La disparition de Majorana / Leonardo Sciascia ; traduit de l'italien par Mario Fusco. - Paris : Allia, 2012. - 110 p. ; 19 cm. - (Les Lettres nouvelles).
ISBN 978-2-84485-431-5
I will show you fear in a handful of dust, dit le poète (T.S. Eliot, The Waste Land, I, 30). Et nous croyons que Majorana a vu cette épouvante dans une poignée d'atomes.

p. 74

Né à Catane 1 en 1906, Ettore Majorana obtient en 1929 un doctorat en physique théorique, et très vite on le tient pour un des plus remarquables spécialistes des disciplines de l'atome. Enrico Fermi — prix Nobel de physique en 1938 —, affirmera : « Il y a les génies comme Galilée et Newton. Eh bien, Majorana était un de ceux-là. Majorana avait ce que ne possède aucun autre au monde » 2.

Dans la nuit du 26 au 27 mars 1938, au terme d'un bref séjour en Sicile, Ettore Majorana disparaît après avoir annoncé son intention de mettre fin à ses jours. Il ne sera jamais retrouvé. Intrigué par cette aventure peu commune autant que par la personnalité du savant, Leonardo Sciascia mène une enquête qu'il présente comme un « roman policier philosophique ».

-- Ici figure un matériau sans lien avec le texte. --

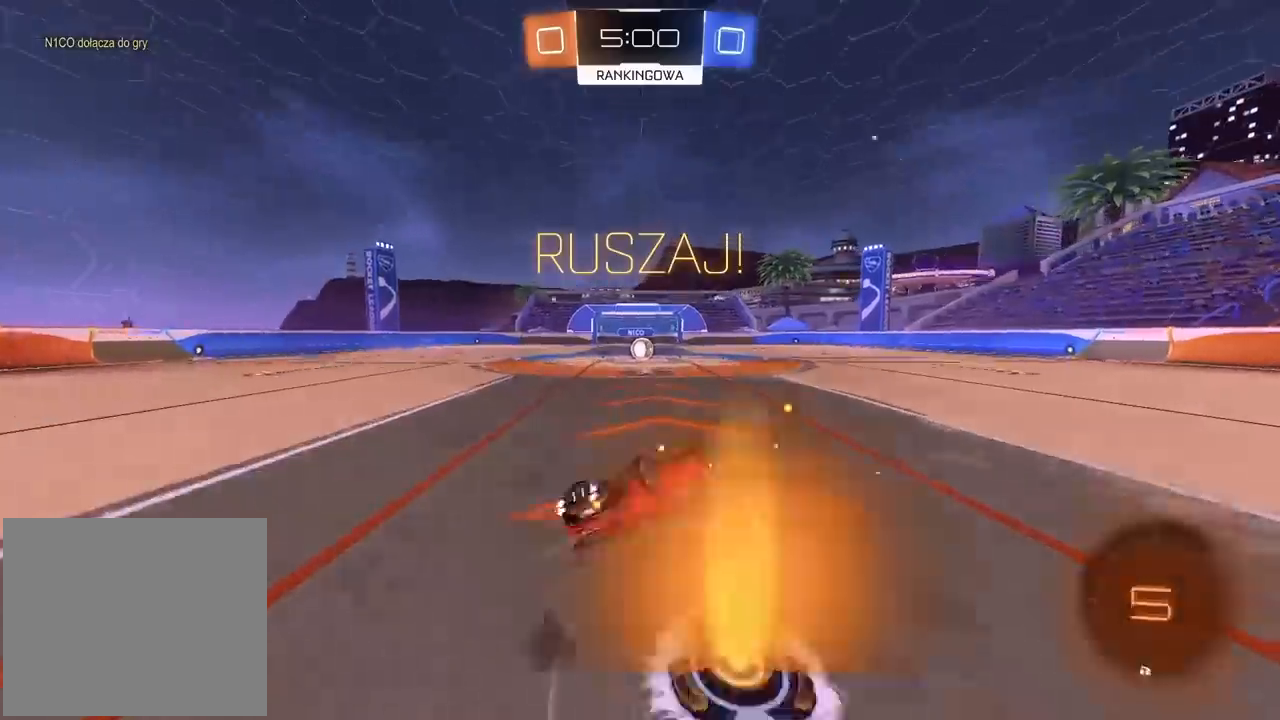
{"buttons": ["R2"], "left_stick": "left", "right_stick": "center", "events": [[167, "L1", "down"], [217, "left_stick", "down"], [250, "CROSS", "up"], [283, "CIRCLE", "up"], [283, "R1", "up"], [300, "L1", "up"], [317, "left_stick", "center"], [467, "left_stick", "left"]]}
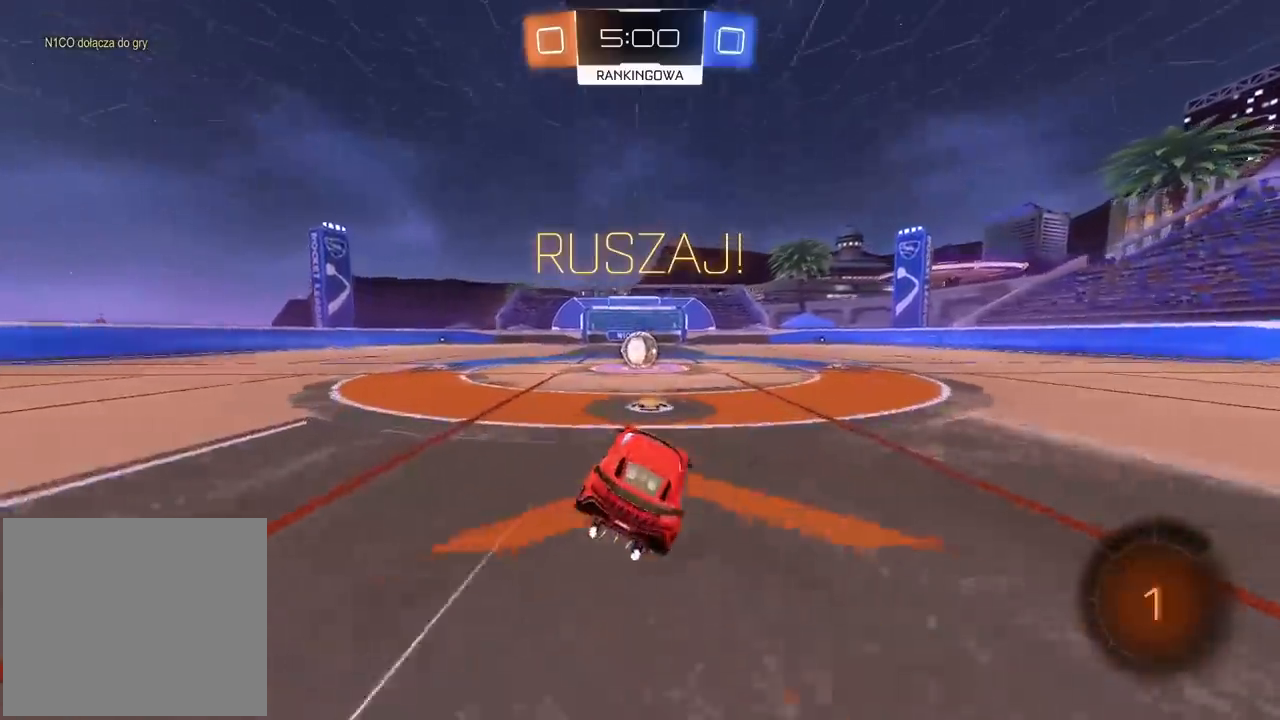
{"buttons": ["CROSS", "R2"], "left_stick": "up-right", "right_stick": "center", "events": [[100, "left_stick", "center"], [233, "R1", "down"], [267, "left_stick", "left"], [383, "left_stick", "right"], [400, "CROSS", "down"], [400, "R1", "up"], [483, "left_stick", "up-right"]]}
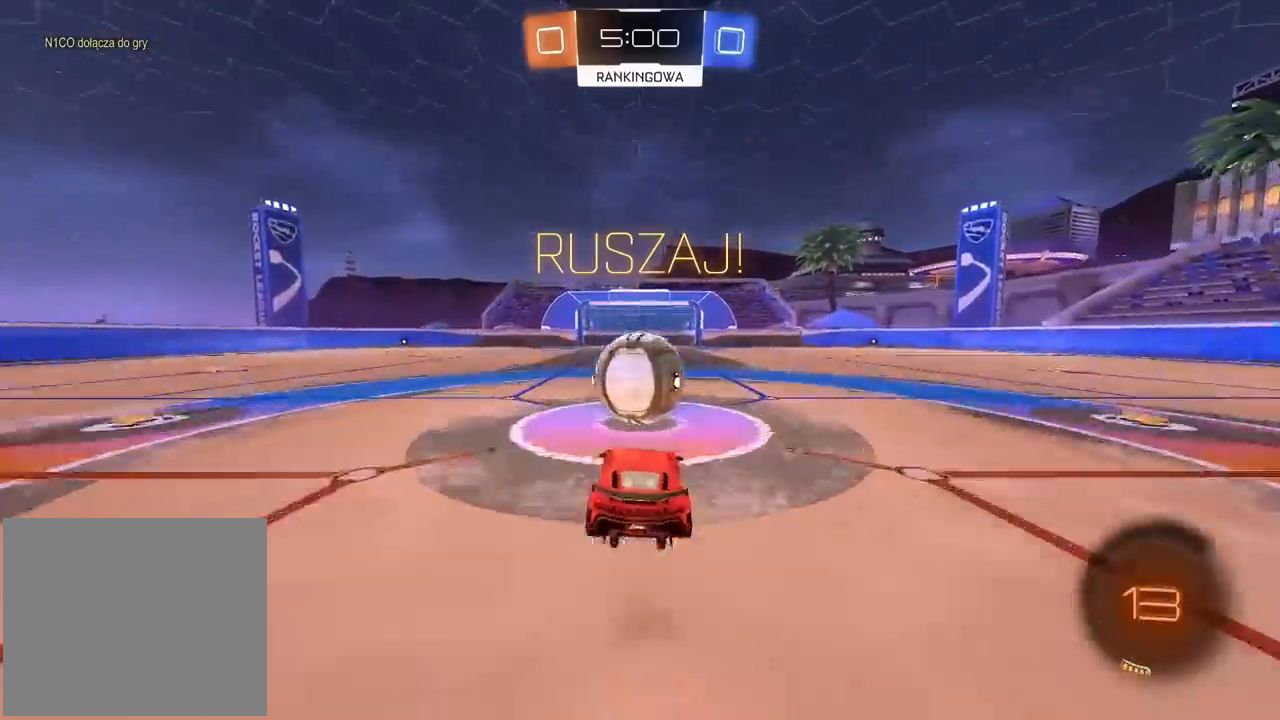
{"buttons": ["L2", "R2"], "left_stick": "down-left", "right_stick": "center", "events": [[17, "L2", "down"], [33, "CROSS", "up"], [150, "CROSS", "down"], [183, "left_stick", "down-right"], [233, "left_stick", "down"], [367, "left_stick", "down-left"], [450, "CROSS", "up"]]}
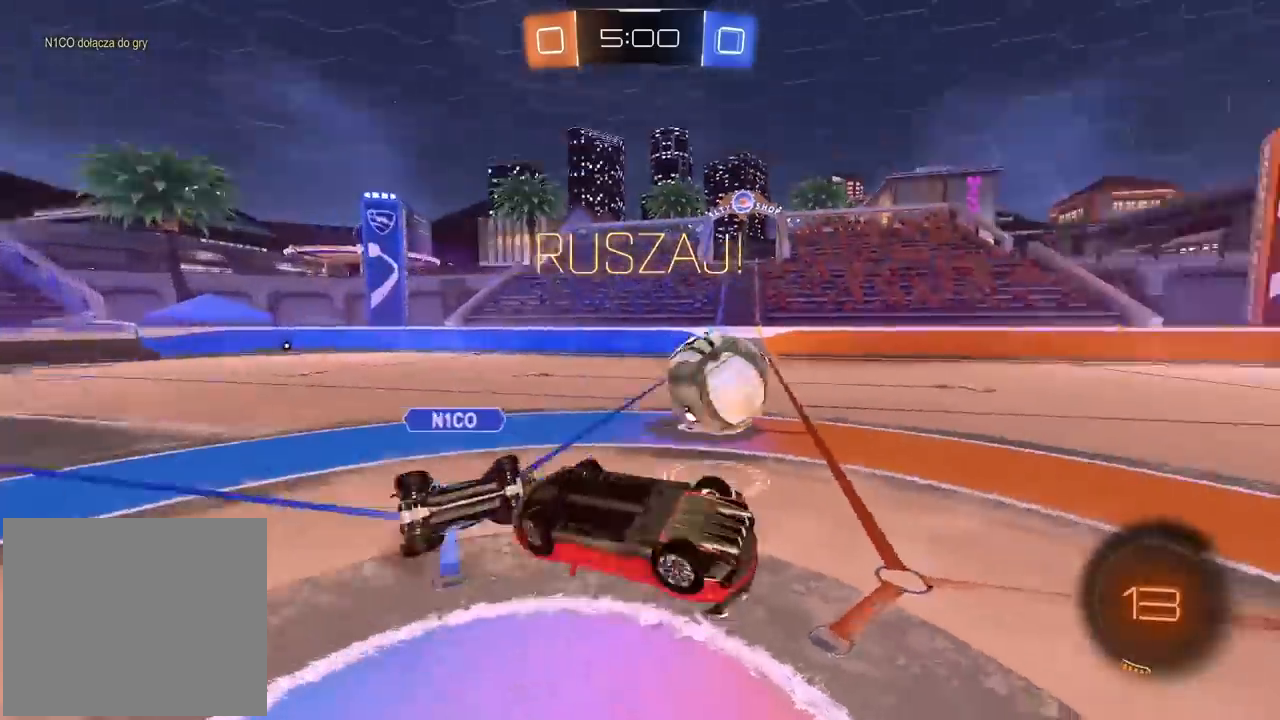
{"buttons": ["R2"], "left_stick": "center", "right_stick": "center", "events": [[83, "left_stick", "up-left"], [167, "left_stick", "up"], [317, "left_stick", "right"], [383, "L2", "up"], [433, "left_stick", "center"]]}
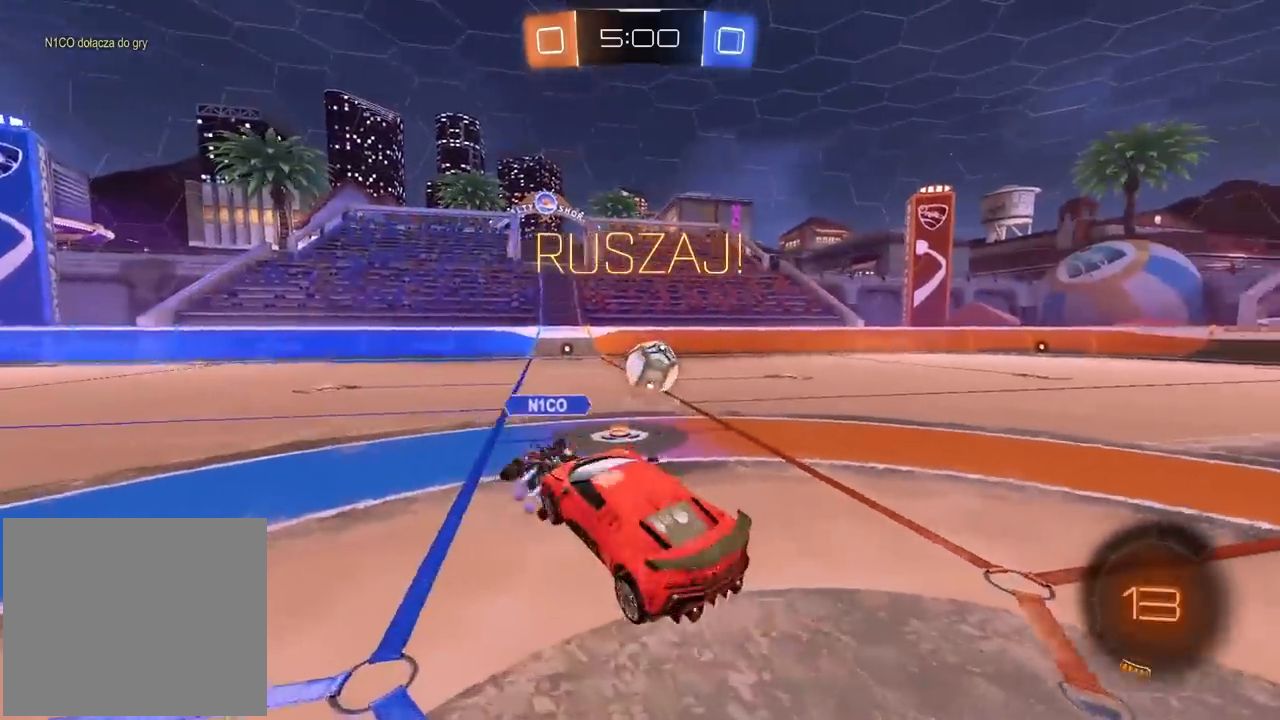
{"buttons": ["R2"], "left_stick": "right", "right_stick": "center", "events": [[183, "left_stick", "right"], [367, "R1", "down"], [467, "R1", "up"]]}
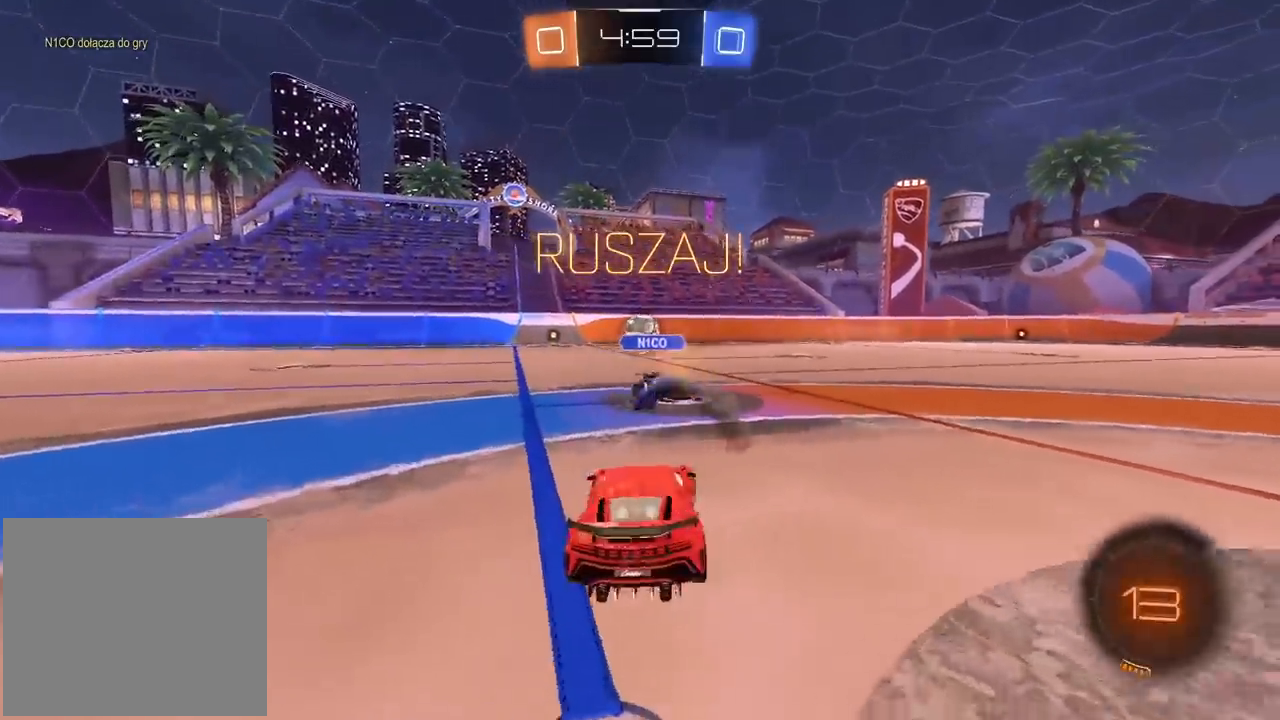
{"buttons": ["R2"], "left_stick": "up", "right_stick": "center", "events": [[50, "left_stick", "center"], [317, "left_stick", "up-right"], [367, "left_stick", "center"], [483, "left_stick", "up"]]}
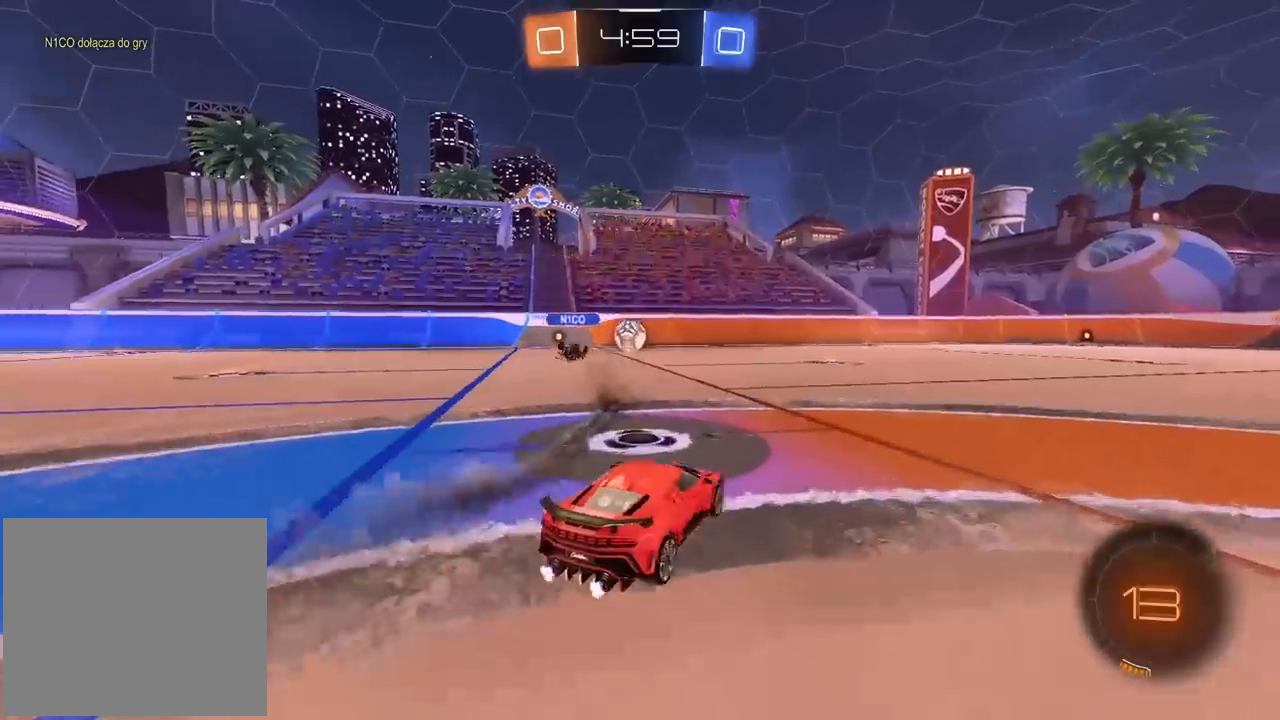
{"buttons": ["R2"], "left_stick": "center", "right_stick": "center", "events": [[33, "CROSS", "down"], [67, "R1", "down"], [133, "CROSS", "up"], [150, "R1", "up"], [200, "CROSS", "down"], [317, "CROSS", "up"], [333, "left_stick", "center"]]}
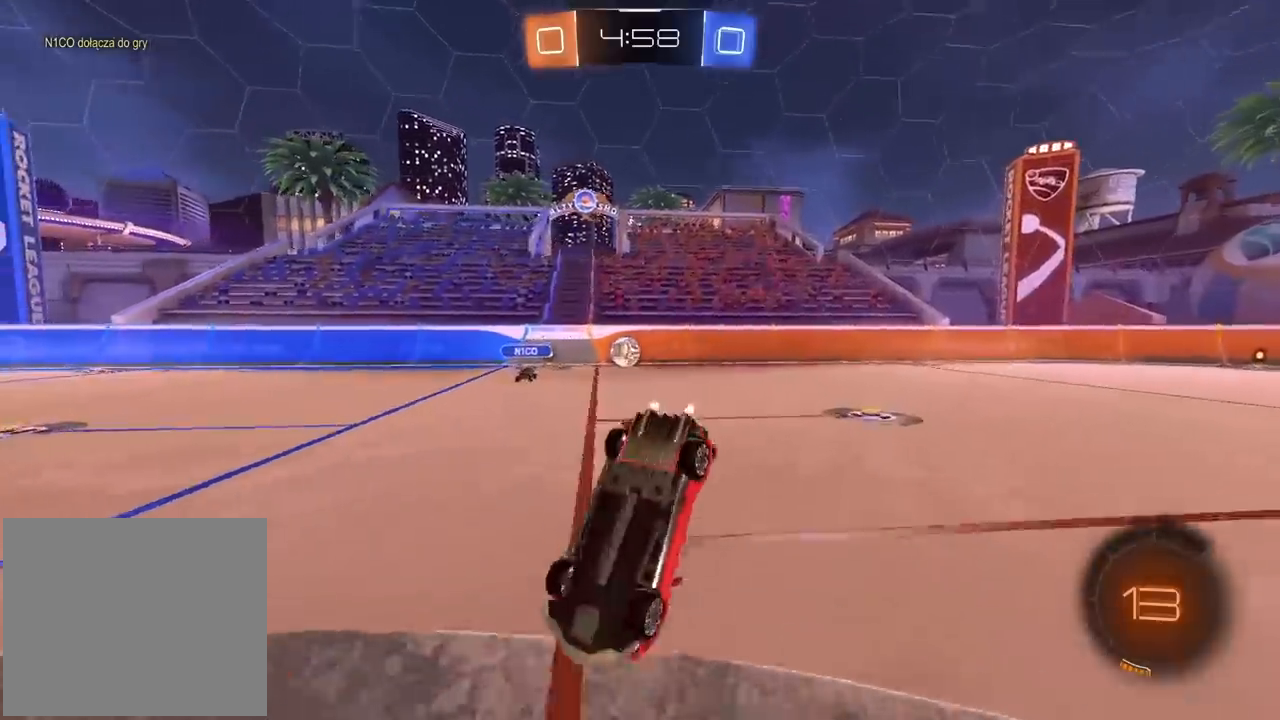
{"buttons": ["R2"], "left_stick": "center", "right_stick": "center", "events": []}
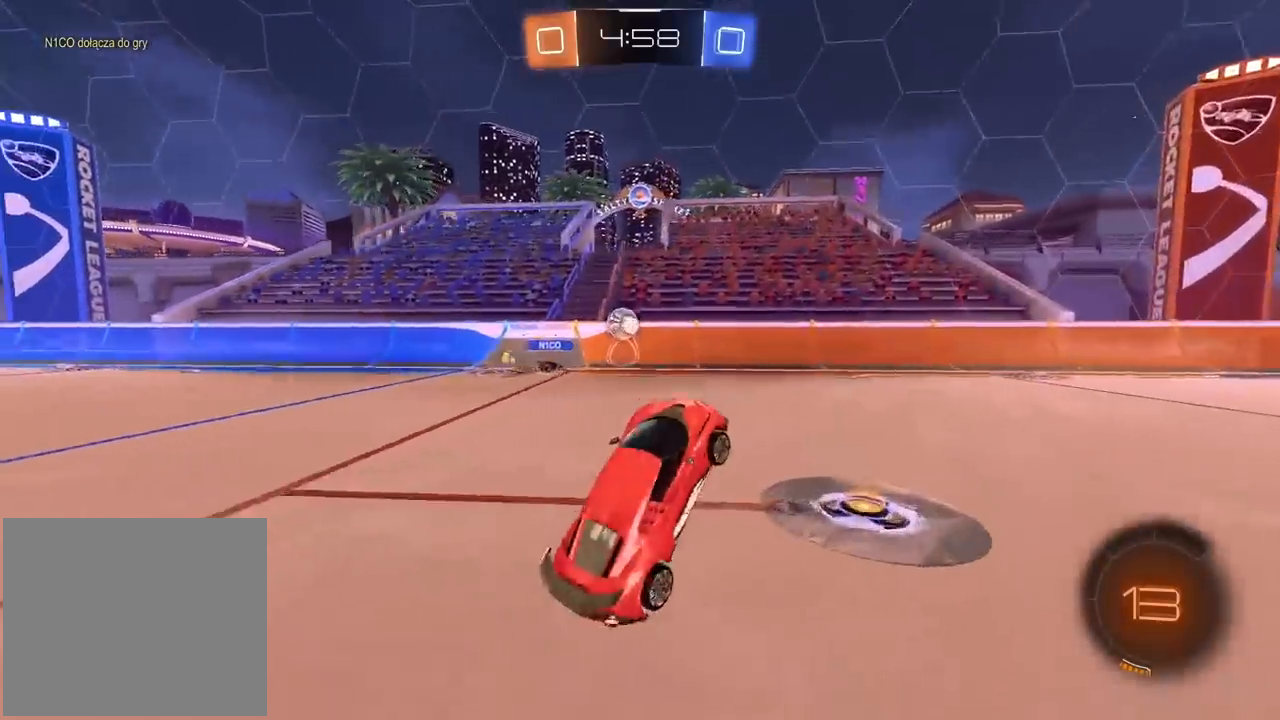
{"buttons": ["R1", "R2"], "left_stick": "right", "right_stick": "center"}
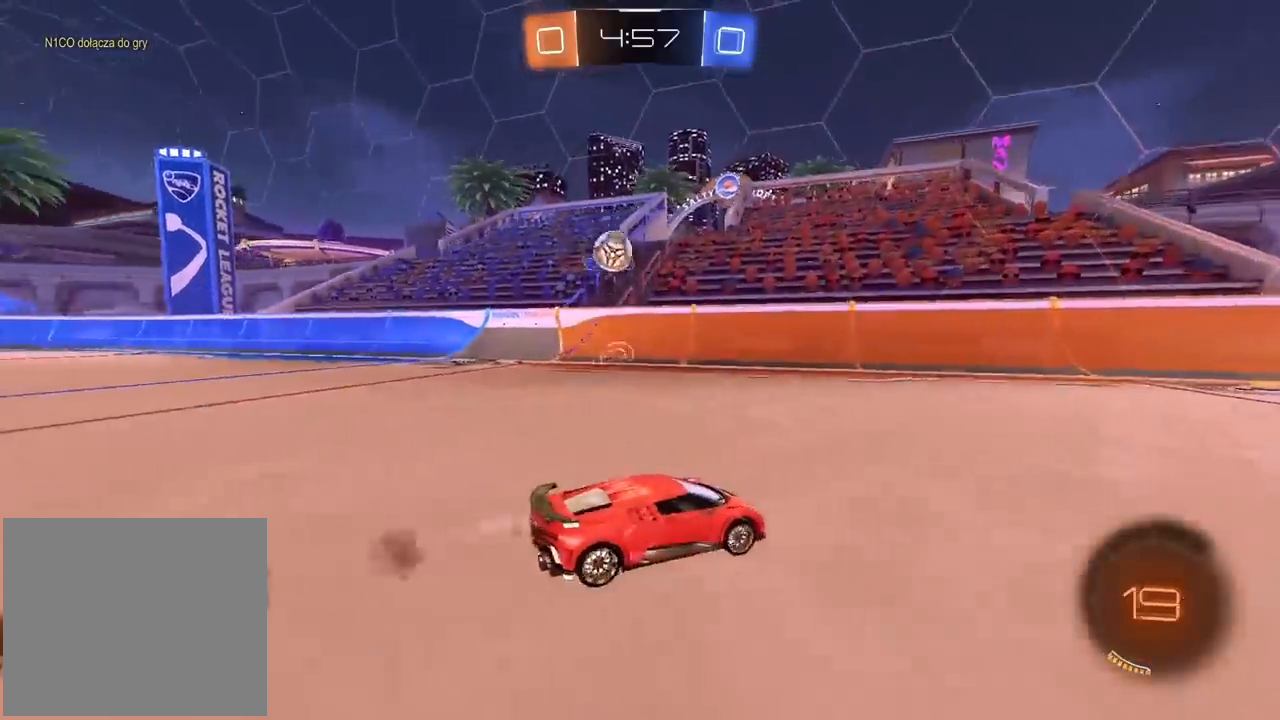
{"buttons": ["L2"], "left_stick": "center", "right_stick": "center", "events": [[100, "left_stick", "center"], [167, "TRIANGLE", "down"], [233, "left_stick", "right"], [350, "TRIANGLE", "up"], [383, "L2", "down"], [383, "R1", "up"], [383, "R2", "up"], [450, "left_stick", "center"]]}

Sciascia relève, dans un premier temps, l'exceptionnelle précocité de Majorana et son apparent dilettantisme ; en effet celui-ci semble en permanence soucieux de prendre de la distance avec l'objet de ses recherches, comme s'il hésitait à les mener à leur terme. Sciascia évoque à ce propos le souvenir de Stendhal, autre génie précoce, qui « tente de se soustraire à l'œuvre, à l'œuvre qui, une fois conclue, conclut. Qui conclut sa vie » 3.

Mais c'est au-delà que Sciascia pense trouver une explication propre à éclairer d'une part cette réticence à conclure et, d'autre part, la mystérieuse disparition du savant. Majorana aurait pressenti les ultimes et terrifiants aboutissements des travaux qu'il avait entrepris — arriver à ses fins aurait pour conséquence directe de contribuer à doter l'humanité d'une effroyable capacité de destruction, voire d'auto-destruction.

Au terme de son enquête, Sciascia est convaincu que Majorana pouvait mener avec succès de telles recherches ; mais au point où il était parvenu en 1938, il pouvait également imaginer avec précision leur terrifiant aboutissement. Avancer en connaissance de causes sur une telle voie était plus qu'il ne pouvait moralement assumer. Qu'il se soit suicidé ou qu'il se soit retiré du monde est une autre question, que Sciascia n'esquive pas ; il soumet une hypothèse séduisante à l'appui de l'éventualité d'une retraite.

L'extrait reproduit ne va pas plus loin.